I have sequence of events. In the end of those events the Y can be equal to 1 or to 0. I want to take that data frame and convert it to a long array.
Input:
ID EventDateTime Event Y
147 03:48.8 Completed 0
147 10:28.5 Completed 0
669 58:35.7 Login 1
669 58:48.9 Login 1
669 59:58.2 Login 1
669 00:09.8 Login 1
669 13:01.1 Login 1
669 13:09.5 Login 1
669 31:15.5 Login 1
669 49:19.2 Login 1
669 44:38.6 Login 1
669 44:48.3 Login 1
669 28:51.9 Login 1
669 29:19.4 Login 1
669 33:36.3 Login 1
53 45:05.8 Completed 0
68 02:03.6 LogOut 1
68 05:52.3 Completed 1
68 08:29.4 LogOut 1
Output:
Completed
Completed
Y=0
Login
Login
Login
Login
Login
Login
Login
Login
Login
Login
Login
Login
Login
Y=1
LogOut
Completed
LogOut
Y=1
Here is the script:
PreparationData = np.array([])
for ID in Data['ID'].unique():
Events=Data.loc[(Data['ID']==str(ID))]
Events=Events.sort_values(by='EventDateTime',ascending=True)
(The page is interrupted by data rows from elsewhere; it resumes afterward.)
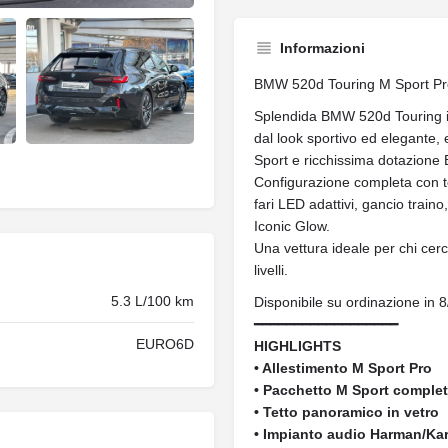
Informazioni
BMW 520d Touring M Sport Pr
Splendida BMW 520d Touring i
dal look sportivo ed elegante,
Sport e ricchissima dotazione
Configurazione completa con t
fari LED adattivi, gancio train
Iconic Glow.
Una vettura ideale per chi cer
livelli.
5.3 L/100 km
Disponibile su ordinazione in 8
━━━━━━━━━━━━━━━━━━
EURO6D
HIGHLIGHTS
• Allestimento M Sport Pro
• Pacchetto M Sport comple
• Tetto panoramico in vetro
• Impianto audio Harman/Ka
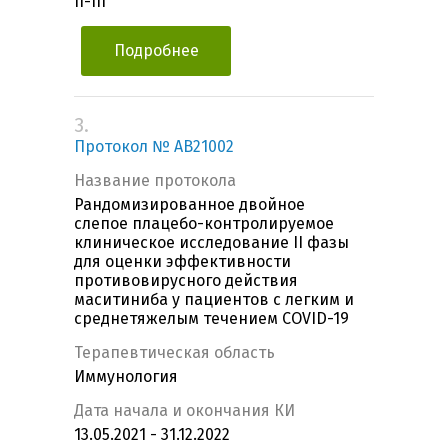
II-III
Подробнее
3.
Протокол № AB21002
Название протокола
Рандомизированное двойное
слепое плацебо-контролируемое
клиническое исследование II фазы
для оценки эффективности
противовирусного действия
маситиниба у пациентов с легким и
среднетяжелым течением COVID-19
Терапевтическая область
Иммунология
Дата начала и окончания КИ
13.05.2021 - 31.12.2022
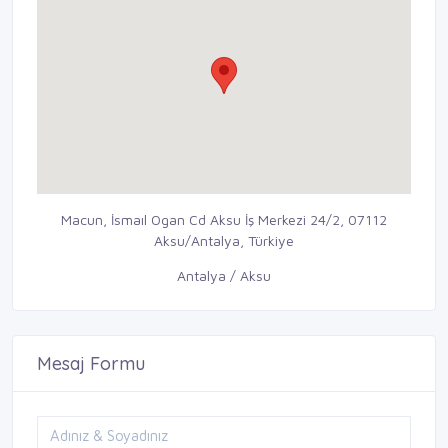
Macun, İsmaıl Ogan Cd Aksu İş Merkezi 24/2, 07112
Aksu/Antalya, Türkiye
Antalya / Aksu
Mesaj Formu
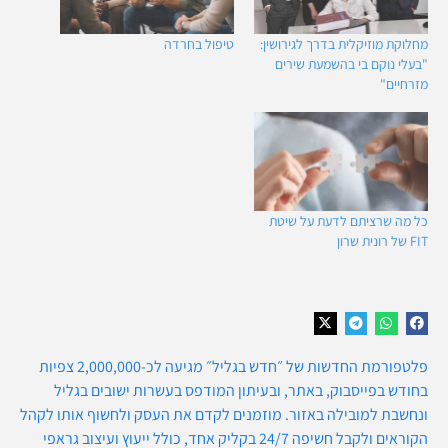
מחלוקת מוזיקלית בדרך לגירושין:
טיפול בחרדה
"בעלי נוקם בי בהשמעת שירים
מזרחיים"
כל מה שרציתם לדעת על שיטת
FIT של רונית שרון
פלטפורמת החדשות של ״חדש בגליל״ מגיעה לכ-2,000,000 צפיות
בחודש בפייסבוק, באתר, ובעיתון המודפס בעשרות ישובים בגליל
ונחשבת למובילה באזור. מוזמנים לקדם את העסק ולחשוף אותו לקהל
הקוראים ולקבל חשיפה 24/7 בקליק אחד, כולל ייעוץ ועיצוב גראפי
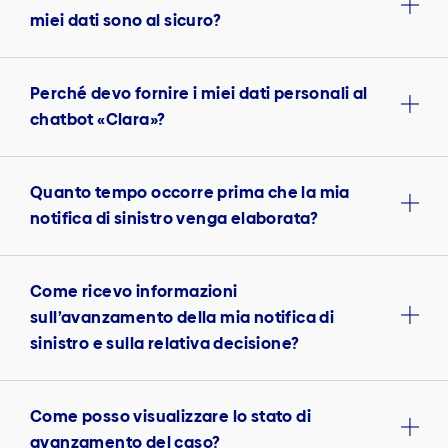
miei dati sono al sicuro?
Perché devo fornire i miei dati personali al
chatbot «Clara»?
Quanto tempo occorre prima che la mia
notifica di sinistro venga elaborata?
Come ricevo informazioni
sull’avanzamento della mia notifica di
sinistro e sulla relativa decisione?
Come posso visualizzare lo stato di
avanzamento del caso?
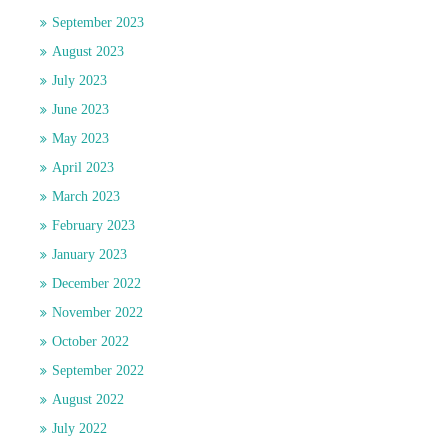
September 2023
August 2023
July 2023
June 2023
May 2023
April 2023
March 2023
February 2023
January 2023
December 2022
November 2022
October 2022
September 2022
August 2022
July 2022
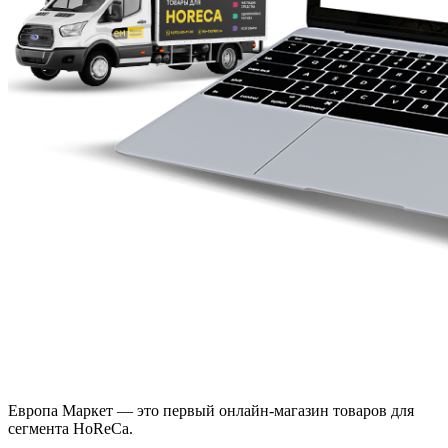
Европа Маркет — это первый онлайн-магазин товаров для
сегмента HoReCa.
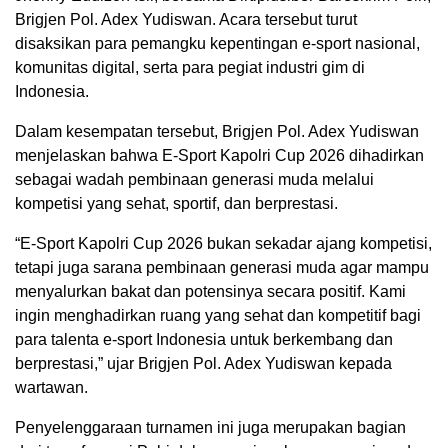
Brigjen Pol. Adex Yudiswan. Acara tersebut turut
disaksikan para pemangku kepentingan e-sport nasional,
komunitas digital, serta para pegiat industri gim di
Indonesia.
Dalam kesempatan tersebut, Brigjen Pol. Adex Yudiswan
menjelaskan bahwa E-Sport Kapolri Cup 2026 dihadirkan
sebagai wadah pembinaan generasi muda melalui
kompetisi yang sehat, sportif, dan berprestasi.
“E-Sport Kapolri Cup 2026 bukan sekadar ajang kompetisi,
tetapi juga sarana pembinaan generasi muda agar mampu
menyalurkan bakat dan potensinya secara positif. Kami
ingin menghadirkan ruang yang sehat dan kompetitif bagi
para talenta e-sport Indonesia untuk berkembang dan
berprestasi,” ujar Brigjen Pol. Adex Yudiswan kepada
wartawan.
Penyelenggaraan turnamen ini juga merupakan bagian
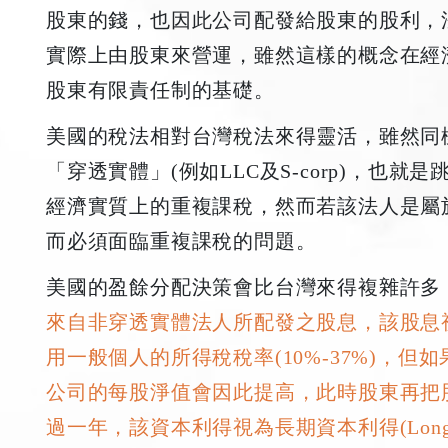
股東的錢，也因此公司配發給股東的股利，
實際上由股東來營運，雖然這樣的概念在經
股東有限責任制的基礎。
美國的稅法相對台灣稅法來得靈活，雖然同
「穿透實體」(例如LLC及S-corp)，也
經濟實質上的重複課稅，然而若該法人是屬於C
而必須面臨重複課稅的問題。
美國的盈餘分配決策會比台灣來得複雜許多
來自非穿透實體法人所配發之股息，該股息視為一般所
用一般個人的所得稅稅率(10%-37%)，
公司的每股淨值會因此提高，此時股東再把
過一年，該資本利得視為長期資本利得(Long-ter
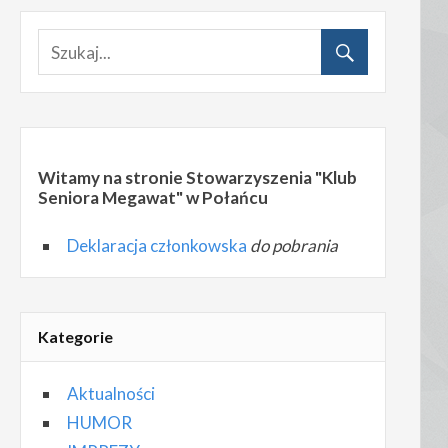
Witamy na stronie Stowarzyszenia "Klub
Seniora Megawat" w Połańcu
Deklaracja członkowska
do pobrania
Kategorie
Aktualności
HUMOR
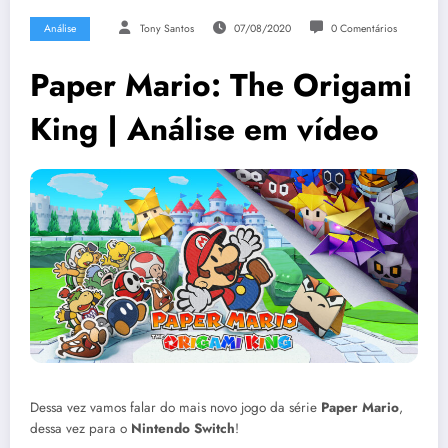
Análise
Tony Santos
07/08/2020
0 Comentários
Paper Mario: The Origami
King | Análise em vídeo
Dessa vez vamos falar do mais novo jogo da série
Paper Mario
,
dessa vez para o
Nintendo Switch
!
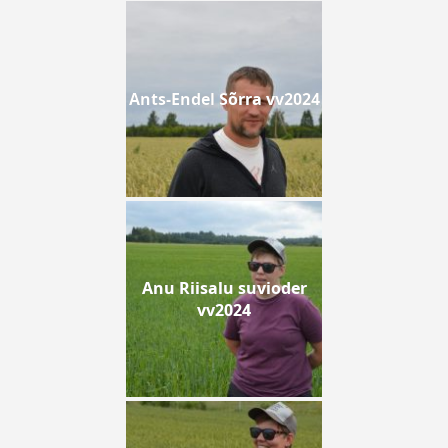
Ants-Endel Sõrra vv2024
Anu Riisalu suvioder
vv2024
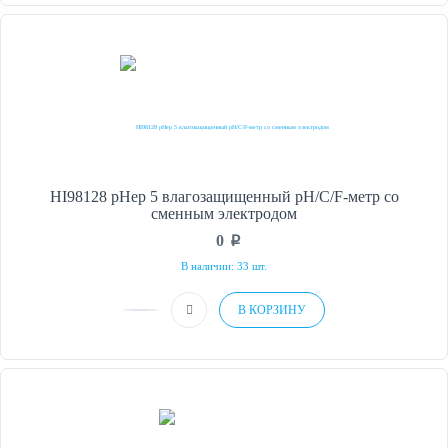
HI98128 pHep 5 влагозащищенный рН/С/F-метр со
сменным электродом
0
p
В наличии: 33 шт.
В КОРЗИНУ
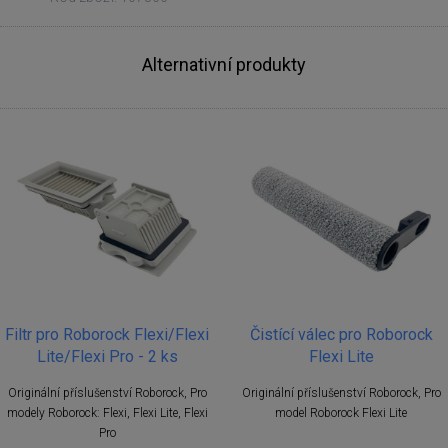
Alternativní produkty
Filtr pro Roborock Flexi/Flexi
Čistící válec pro Roborock
Lite/Flexi Pro - 2 ks
Flexi Lite
Originální příslušenství Roborock, Pro
Originální příslušenství Roborock, Pro
modely Roborock: Flexi, Flexi Lite, Flexi
model Roborock Flexi Lite
Pro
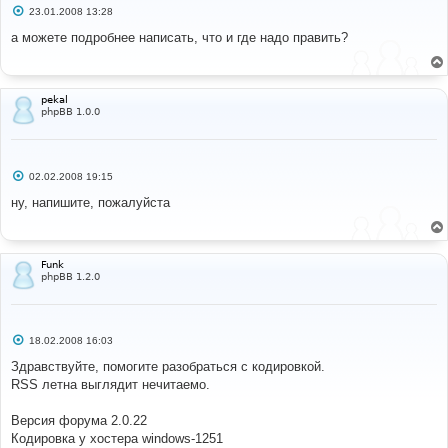
С
23.01.2008 13:28
о
о
а можете подробнее написать, что и где надо править?
б
щ
е
н
и
pekal
е
phpBB 1.0.0
С
02.02.2008 19:15
о
о
ну, напишите, пожалуйста
б
щ
е
н
и
Funk
е
phpBB 1.2.0
С
18.02.2008 16:03
о
о
Здравствуйте, помогите разобраться с кодировкой.
б
RSS летна выглядит нечитаемо.
щ
е
н
Версия форума 2.0.22
и
е
Кодировка у хостера windows-1251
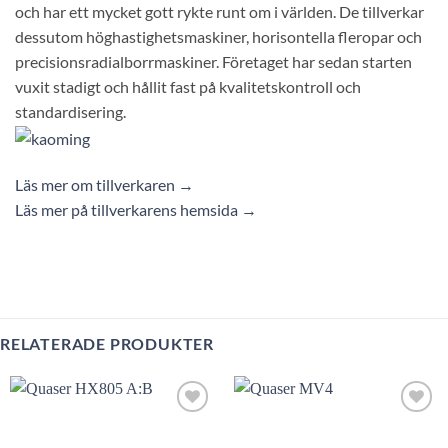
och har ett mycket gott rykte runt om i världen. De tillverkar
dessutom höghastighetsmaskiner, horisontella fleropar och
precisionsradialborrmaskiner. Företaget har sedan starten
vuxit stadigt och hållit fast på kvalitetskontroll och
standardisering.
Läs mer om tillverkaren →
Läs mer på tillverkarens hemsida →
RELATERADE PRODUKTER
Lägg till
Lägg till
utvald
utvald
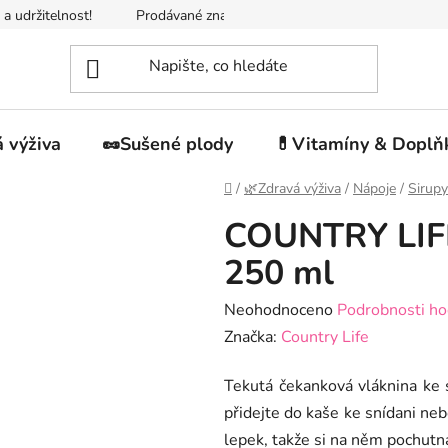
 a udržitelnost!
Prodávané značky
Napište nám
Jak n
 výživa
🥜Sušené plody
💊Vitamíny & Doplň
Domů
/
🌿Zdravá výživa
/
Nápoje
/
Sirupy
COUNTRY LIFE
250 ml
Průměrné
Neohodnoceno
Podrobnosti ho
hodnocení
Značka:
Country Life
produktu
Tekutá čekanková vláknina ke s
je
přidejte do kaše ke snídani ne
0,0
lepek, takže si na něm pochutnají
z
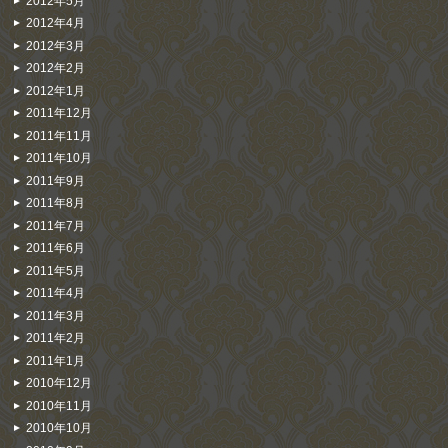
2012年5月
2012年4月
2012年3月
2012年2月
2012年1月
2011年12月
2011年11月
2011年10月
2011年9月
2011年8月
2011年7月
2011年6月
2011年5月
2011年4月
2011年3月
2011年2月
2011年1月
2010年12月
2010年11月
2010年10月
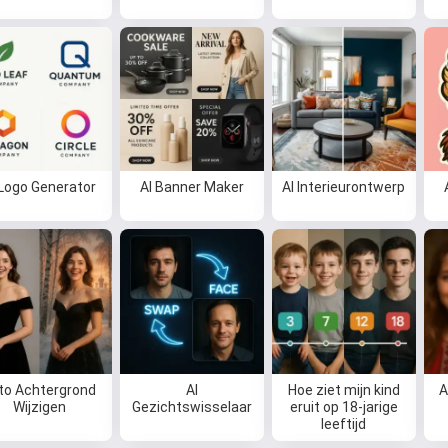
 Logo Generator
AI Banner Maker
AI Interieurontwerp
to Achtergrond
AI
Hoe ziet mijn kind
A
Wijzigen
Gezichtswisselaar
eruit op 18-jarige
leeftijd
Hoi 👋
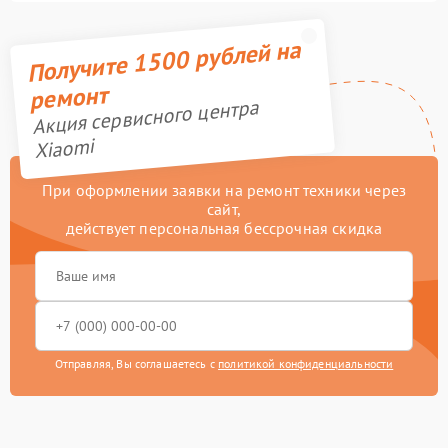
Получите 1500 рублей на
ремонт
Акция сервисного центра
Xiaomi
При оформлении заявки на ремонт техники через
сайт,
действует персональная бессрочная скидка
Отправляя, Вы соглашаетесь с
политикой конфиденциальности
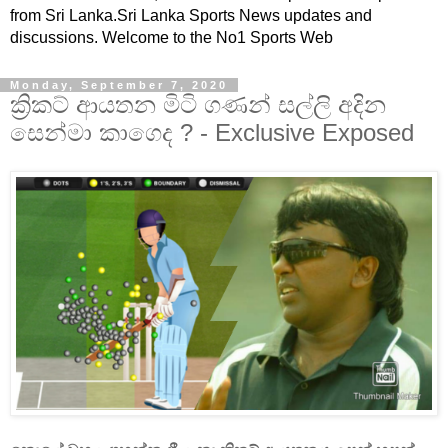
from Sri Lanka.Sri Lanka Sports News updates and
discussions. Welcome to the No1 Sports Web
Monday, September 7, 2020
ක්‍රිකට් ආයතන මිටි ගණන් සල්ලි අදින
සෙන්මා කාගෙද ? - Exclusive Exposed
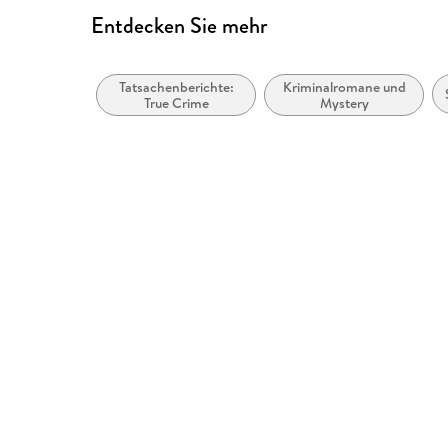
Entdecken Sie mehr
Tatsachenberichte:
Kriminalromane und
True Crime
Mystery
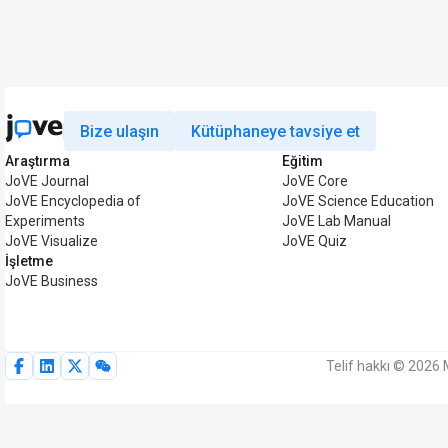
Bize ulaşın
Kütüphaneye tavsiye et
Araştırma
Eğitim
JoVE Journal
JoVE Core
JoVE Encyclopedia of
JoVE Science Education
Experiments
JoVE Lab Manual
JoVE Visualize
JoVE Quiz
İşletme
JoVE Business
Telif hakkı © 2026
if(Events['Y'].unique()==0):
Event=np.array(Events[['Event']])
Event=np.append(Event, 'Y=0')
PreparationData=np.append(PreparationData,Event)
else:
Event=np.array(Events[['Event']])
Event=np.append(Event, 'Y=1')
PreparationData=np.append(PreparationData,Event)
If someone knows R and python. Here how I write what I need in R:
doSNOW::registerDoSNOW(cl<-snow::makeCluster(4))
PreparationData<-ddply(.data = Data,
.variables = "ID",
.parallel=TRUE,
.fun = function(Events){
Events<-Events[order(Events$EventDateTime),]
if(unique(Events$Y)<=0){
return(data.frame(Events=c(Events$Event,"Y=0")))
}else{
return(data.frame(Events=c(Events$Event,"Y=1")))
}
})
snow::stopCluster(cl)
How I write it in parallel with python? Thanks.